Klappentext zu „Hamma wieder was gelernt “
Wenn Opa in die Disco geht.In Sneakers zur Arbeit, die Nacht im Club durchtanzen, mit vierzig noch aufs Open-Air-Festival - MTV-Frontman Markus Kavka fragt sich: Wann kommt der Zeitpunkt, an dem ich so alt aussehe und mich so alt fühle, wie mein Geburtsjahr es nahelegen würde? Was bedeutet es, wenn die eigenen Eltern alt werden, Rentenfonds attraktiv erscheinen und einen die ersten Zipperlein ins Fitnessstudio treiben?
Eine selbstironische Analyse des Erwachsenwerdens - vom "Opa des Jugendfernsehens".
Lese-Probe zu „Hamma wieder was gelernt “
Hamma wieder was gelernt von Markus KavkaLESEPROBE
Vorwort
« Hamma wieder was gelernt!»
Mit dieser Feststellung pflege ich mich seit nunmehr über zehn Jahren am Ende meiner Sendungen im Fernsehen zu verabschieden. Die einen deuten diesen Satz als pure Ironie, die anderen würden zugeben, tatsächlich irgendwas gelernt zu haben, natürlich unter den gegebenen Umständen.
Ich habe diese Worte von meinem ehemaligen Lateinlehrer übernommen. Der konnte das mit Fug und Recht am Ende jeder Unterrichtsstunde behaupten.

Kurze Aufgabe 1:
Schreiben Sie die folgenden Zeilen unverändert ab, vom Beginn der Zeilen bis einschließlich der Zeile, die „class: Agaricomycetes“ enthält.

Rohe Zeilen:
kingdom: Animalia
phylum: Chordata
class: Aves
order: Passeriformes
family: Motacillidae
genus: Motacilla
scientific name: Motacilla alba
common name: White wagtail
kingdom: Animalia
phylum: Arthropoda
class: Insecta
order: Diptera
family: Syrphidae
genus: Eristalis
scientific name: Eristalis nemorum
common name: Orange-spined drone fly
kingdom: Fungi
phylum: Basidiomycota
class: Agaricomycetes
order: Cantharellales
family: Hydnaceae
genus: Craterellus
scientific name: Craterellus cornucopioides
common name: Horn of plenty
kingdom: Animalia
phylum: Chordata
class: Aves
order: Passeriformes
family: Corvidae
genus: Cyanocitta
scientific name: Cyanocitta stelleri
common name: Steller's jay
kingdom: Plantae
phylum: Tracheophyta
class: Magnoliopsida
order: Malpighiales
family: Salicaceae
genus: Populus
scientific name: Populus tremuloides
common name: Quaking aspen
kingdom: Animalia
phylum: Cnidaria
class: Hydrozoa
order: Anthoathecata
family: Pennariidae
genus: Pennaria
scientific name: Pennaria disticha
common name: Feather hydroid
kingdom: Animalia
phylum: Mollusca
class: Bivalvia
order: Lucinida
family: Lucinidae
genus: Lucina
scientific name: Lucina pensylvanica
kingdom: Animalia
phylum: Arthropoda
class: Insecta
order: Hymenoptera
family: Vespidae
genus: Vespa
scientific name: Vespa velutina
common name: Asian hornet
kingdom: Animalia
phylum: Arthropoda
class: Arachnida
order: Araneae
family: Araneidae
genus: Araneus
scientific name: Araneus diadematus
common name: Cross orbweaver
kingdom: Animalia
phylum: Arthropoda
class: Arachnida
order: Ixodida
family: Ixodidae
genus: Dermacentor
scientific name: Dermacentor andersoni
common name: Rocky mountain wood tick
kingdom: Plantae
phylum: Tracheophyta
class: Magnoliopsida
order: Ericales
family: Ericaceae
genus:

Kurze Aufgabe 2:
Von wem hat Markus Kavka laut Vorwort der Leseprobe die Worte „Hamma wieder was gelernt!“ übernommen?

Fertige Antwort 1:
kingdom: Animalia
phylum: Chordata
class: Aves
order: Passeriformes
family: Motacillidae
genus: Motacilla
scientific name: Motacilla alba
common name: White wagtail
kingdom: Animalia
phylum: Arthropoda
class: Insecta
order: Diptera
family: Syrphidae
genus: Eristalis
scientific name: Eristalis nemorum
common name: Orange-spined drone fly
kingdom: Fungi
phylum: Basidiomycota
class: Agaricomycetes

Fertige Antwort 2:
Von seinem ehemaligen Lateinlehrer.